[arin-ppml] Microsoft receives court approval for transfer as agreed with ARIN

John Curran jcurran at arin.net
Thu Apr 28 14:39:33 EDT 2011


On Apr 28, 2011, at 2:31 PM, David Conrad wrote:
> 
> ARIN does not have a monopoly on the ability to run a whois server. If ARIN refuses to list a transfer that has occurred, it devalues the ARIN registry (at least in the eyes of folks who are interested in tracking down who is actually using address space).  Devalue the registry enough and folks will look elsewhere.

We run it for the community by their policies... presumably such concerns
are taken into consideration when the policies are developed.
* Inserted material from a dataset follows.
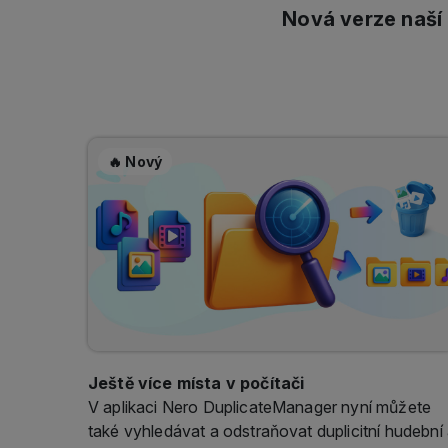
🔥 Nový
Ještě více místa v počítači
V aplikaci Nero DuplicateManager nyní můžete
také vyhledávat a odstraňovat duplicitní hudební
video soubory.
>> We believe that the number resources should be managed by a multi-stakeholder, private 
>> sector led, bottom-up policy development model of technical coordination that 
>> acts for the benefit of global Internet users.  
> 
> Oddly, I've heard that chant before, even partaken of it myself on occasion.  However, there is this thing called "reality" where "should be" doesn't necessarily correlate with "are".

Care to explain?

> The reality (at least as I see it) is that at least some legacy holders believe (if they consider the question at all) that the IP addresses in their inventory are their asset to do with as they please.  As far as I can tell, they do not see any positive business incentive in participating in a system or process that does not recognize this.  Clearly there are those in the ARIN community that disagree with this view.  However, ARIN is not a government granted monopoly and does not have the power of law to enforce its views outside of contractual relationships.  It is a 501(c)(6) trade association that acts as a meeting place where like minded entities can come together to devise their own rules as to how they go about doing things.  Attempting to apply those rules to folks who are not like minded is unlikely to be a long-term viable proposition.

David - ARIN doesn't need a contract to administer its own Whois 
database in accordance with the community policies.  Parties who
wish to cause us to operate contrary to those policies are the ones 
who have sought courts (unsuccesfully) to gain such a precedent.